Saturday, March 21, 2009

What ever happened to standards?

Last week I had to go down to our plant in Ohio to run cable. While there, I found out that we didn't have an plugs for the face plates. These are the female ends that sit inside the wall for network cabling.

So we ran over to a couple of stores to find some. The first two stores didn't have any. The third one did. When we got back to the plant, I found that the receptacle that I got didn't fit the face plate.

Now this caused 2 problems. 1, it looked half-assed. Which I feel is a direct reflection on my work ethic (even though that is how I was told to leave it). 2, it left the cable too short for the need. I ended up putting a male end on the cable, expecting the equipment to be moved over closer to the wall, which it wasn't. I had only ran enough cable for the run to reach the wall.

What the problem really shows though is a problem with patents. They've destroyed standards. When I was younger, I could go into a store, and get a face plate, or a plug, or anything else, and know that even though they were from different manufacturers, they'd fit together no problem. As long as they were not meant to be decorative.

Even now looking at power strips, they all do the same thing.

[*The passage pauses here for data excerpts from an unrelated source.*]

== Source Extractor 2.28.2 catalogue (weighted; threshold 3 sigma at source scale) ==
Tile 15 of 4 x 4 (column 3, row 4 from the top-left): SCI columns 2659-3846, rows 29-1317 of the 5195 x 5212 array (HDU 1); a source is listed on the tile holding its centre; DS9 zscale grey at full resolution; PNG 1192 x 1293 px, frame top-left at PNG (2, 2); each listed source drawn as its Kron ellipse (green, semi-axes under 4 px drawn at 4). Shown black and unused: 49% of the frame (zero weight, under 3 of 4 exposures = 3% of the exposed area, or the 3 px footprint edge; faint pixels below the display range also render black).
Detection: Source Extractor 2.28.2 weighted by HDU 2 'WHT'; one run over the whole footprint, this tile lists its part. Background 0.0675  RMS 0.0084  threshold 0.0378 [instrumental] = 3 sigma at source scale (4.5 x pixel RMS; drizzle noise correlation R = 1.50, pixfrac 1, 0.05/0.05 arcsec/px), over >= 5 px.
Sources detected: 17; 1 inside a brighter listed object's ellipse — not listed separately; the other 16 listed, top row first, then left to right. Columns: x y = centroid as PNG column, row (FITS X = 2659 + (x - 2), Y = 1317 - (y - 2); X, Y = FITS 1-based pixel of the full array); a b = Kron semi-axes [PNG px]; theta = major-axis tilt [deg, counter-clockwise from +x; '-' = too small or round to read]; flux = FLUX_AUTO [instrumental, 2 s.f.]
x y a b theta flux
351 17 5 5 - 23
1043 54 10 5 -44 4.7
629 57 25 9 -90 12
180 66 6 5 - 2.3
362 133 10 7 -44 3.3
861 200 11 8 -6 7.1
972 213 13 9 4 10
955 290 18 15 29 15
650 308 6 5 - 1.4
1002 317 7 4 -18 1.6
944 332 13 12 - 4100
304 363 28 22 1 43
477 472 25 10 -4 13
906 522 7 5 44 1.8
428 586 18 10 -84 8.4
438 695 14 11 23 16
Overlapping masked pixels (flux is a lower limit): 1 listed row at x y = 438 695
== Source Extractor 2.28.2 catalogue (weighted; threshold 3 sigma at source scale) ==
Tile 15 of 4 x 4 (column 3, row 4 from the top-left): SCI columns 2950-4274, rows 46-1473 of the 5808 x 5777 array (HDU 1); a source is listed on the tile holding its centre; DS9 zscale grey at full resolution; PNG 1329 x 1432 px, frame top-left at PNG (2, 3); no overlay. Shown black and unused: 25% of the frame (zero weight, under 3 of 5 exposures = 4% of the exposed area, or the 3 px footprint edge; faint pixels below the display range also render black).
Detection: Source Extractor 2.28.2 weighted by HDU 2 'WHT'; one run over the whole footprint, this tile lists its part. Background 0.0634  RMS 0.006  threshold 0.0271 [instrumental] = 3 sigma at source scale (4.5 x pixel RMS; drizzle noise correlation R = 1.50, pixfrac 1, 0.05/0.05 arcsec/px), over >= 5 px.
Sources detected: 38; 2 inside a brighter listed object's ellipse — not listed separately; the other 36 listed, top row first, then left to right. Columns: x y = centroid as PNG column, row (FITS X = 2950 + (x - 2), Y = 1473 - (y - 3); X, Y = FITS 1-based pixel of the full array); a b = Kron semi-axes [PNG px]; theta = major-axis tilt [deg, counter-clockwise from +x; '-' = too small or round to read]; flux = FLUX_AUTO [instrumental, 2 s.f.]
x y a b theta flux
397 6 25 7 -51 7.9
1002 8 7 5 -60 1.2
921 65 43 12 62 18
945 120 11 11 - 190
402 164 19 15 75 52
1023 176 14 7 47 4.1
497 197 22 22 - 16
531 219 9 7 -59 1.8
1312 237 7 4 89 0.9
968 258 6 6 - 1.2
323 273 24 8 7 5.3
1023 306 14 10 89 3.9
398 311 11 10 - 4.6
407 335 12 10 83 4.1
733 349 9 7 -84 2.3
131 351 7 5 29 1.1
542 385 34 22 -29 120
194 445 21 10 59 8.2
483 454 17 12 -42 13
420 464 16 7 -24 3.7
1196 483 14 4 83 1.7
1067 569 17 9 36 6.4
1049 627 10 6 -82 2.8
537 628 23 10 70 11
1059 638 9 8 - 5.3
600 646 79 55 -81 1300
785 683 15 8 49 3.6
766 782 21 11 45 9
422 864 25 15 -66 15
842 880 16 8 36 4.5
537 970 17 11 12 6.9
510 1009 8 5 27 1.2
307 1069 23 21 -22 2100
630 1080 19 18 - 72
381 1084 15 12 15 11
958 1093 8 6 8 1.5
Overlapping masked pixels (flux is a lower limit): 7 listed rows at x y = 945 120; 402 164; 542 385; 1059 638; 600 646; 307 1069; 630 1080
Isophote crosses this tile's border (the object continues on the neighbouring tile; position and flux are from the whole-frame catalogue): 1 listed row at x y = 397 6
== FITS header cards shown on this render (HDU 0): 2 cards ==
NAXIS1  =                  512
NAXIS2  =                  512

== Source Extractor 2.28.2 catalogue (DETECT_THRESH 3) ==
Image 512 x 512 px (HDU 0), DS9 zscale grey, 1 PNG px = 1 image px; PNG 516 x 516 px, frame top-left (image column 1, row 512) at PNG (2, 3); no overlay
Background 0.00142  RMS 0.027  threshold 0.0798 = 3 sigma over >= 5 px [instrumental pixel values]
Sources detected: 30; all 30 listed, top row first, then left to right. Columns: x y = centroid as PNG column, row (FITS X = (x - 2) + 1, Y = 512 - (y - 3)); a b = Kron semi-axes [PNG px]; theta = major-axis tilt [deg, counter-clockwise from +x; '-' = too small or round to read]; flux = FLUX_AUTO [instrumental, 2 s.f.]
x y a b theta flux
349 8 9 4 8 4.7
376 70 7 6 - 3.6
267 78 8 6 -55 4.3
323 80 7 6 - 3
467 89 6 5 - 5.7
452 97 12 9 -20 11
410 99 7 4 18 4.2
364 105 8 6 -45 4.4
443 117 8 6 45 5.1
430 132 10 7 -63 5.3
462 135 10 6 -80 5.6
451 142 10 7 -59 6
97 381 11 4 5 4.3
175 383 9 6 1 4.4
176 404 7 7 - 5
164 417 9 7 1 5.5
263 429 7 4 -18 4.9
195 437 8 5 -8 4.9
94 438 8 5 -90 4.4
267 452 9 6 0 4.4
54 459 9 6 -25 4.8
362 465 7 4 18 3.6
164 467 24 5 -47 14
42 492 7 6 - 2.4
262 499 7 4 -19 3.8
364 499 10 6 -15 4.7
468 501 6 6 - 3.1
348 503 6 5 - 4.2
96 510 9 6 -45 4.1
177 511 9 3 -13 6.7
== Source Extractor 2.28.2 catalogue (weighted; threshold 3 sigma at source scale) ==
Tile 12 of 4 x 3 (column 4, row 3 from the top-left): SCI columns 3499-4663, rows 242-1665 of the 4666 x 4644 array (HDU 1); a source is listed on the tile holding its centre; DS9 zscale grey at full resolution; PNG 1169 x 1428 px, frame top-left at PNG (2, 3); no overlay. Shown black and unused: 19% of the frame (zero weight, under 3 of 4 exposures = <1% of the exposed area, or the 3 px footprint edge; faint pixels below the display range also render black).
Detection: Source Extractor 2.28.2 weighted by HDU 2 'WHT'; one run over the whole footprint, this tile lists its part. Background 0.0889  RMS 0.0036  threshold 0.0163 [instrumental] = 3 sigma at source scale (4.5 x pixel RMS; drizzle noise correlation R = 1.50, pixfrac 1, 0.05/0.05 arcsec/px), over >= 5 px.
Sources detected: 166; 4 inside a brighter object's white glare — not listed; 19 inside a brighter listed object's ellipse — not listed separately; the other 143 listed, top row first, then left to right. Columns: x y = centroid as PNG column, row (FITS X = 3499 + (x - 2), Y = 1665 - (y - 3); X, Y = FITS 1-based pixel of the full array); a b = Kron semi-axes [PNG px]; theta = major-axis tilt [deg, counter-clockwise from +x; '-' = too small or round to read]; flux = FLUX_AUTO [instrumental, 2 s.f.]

They all have roughly the same amount of outlets, but they're all shaped different and have their own patent numbers.

I thought the point of the patent was to make people create new things, not use it as a way to get rich, and lock the end users into one company's equipment.

Basically now if I want to replace a cable or outlet; I have to go and buy the part, the "proper" face plate, and maybe even a new outlet box for mounting the cable into the wall.

And if I'm adding cable to the existing box, but can't get the female adapter, that means I'll have to buy more, replace the ones ran previously (which could be a problem depending on how many times they've been cut back to replace the adapters, and how much extra cable length was ran), and then buy the proper parts to make it fit and be presentable.

Maybe it's just me but I think there is something wrong with this picture.

2 comments:

Jennifer said...

Oh, it's not just you..

Chris J said...

I don't know how it is in other fields of study, but it's pretty bad in Information Technology.

The cable was just the most recent version that made me think of it, but there are issues with hardware by the same manufacturing not working with other hardware. Software not working with other software, etc.

I really do blame patent trolling though. The creation of patents, just to control what others can do.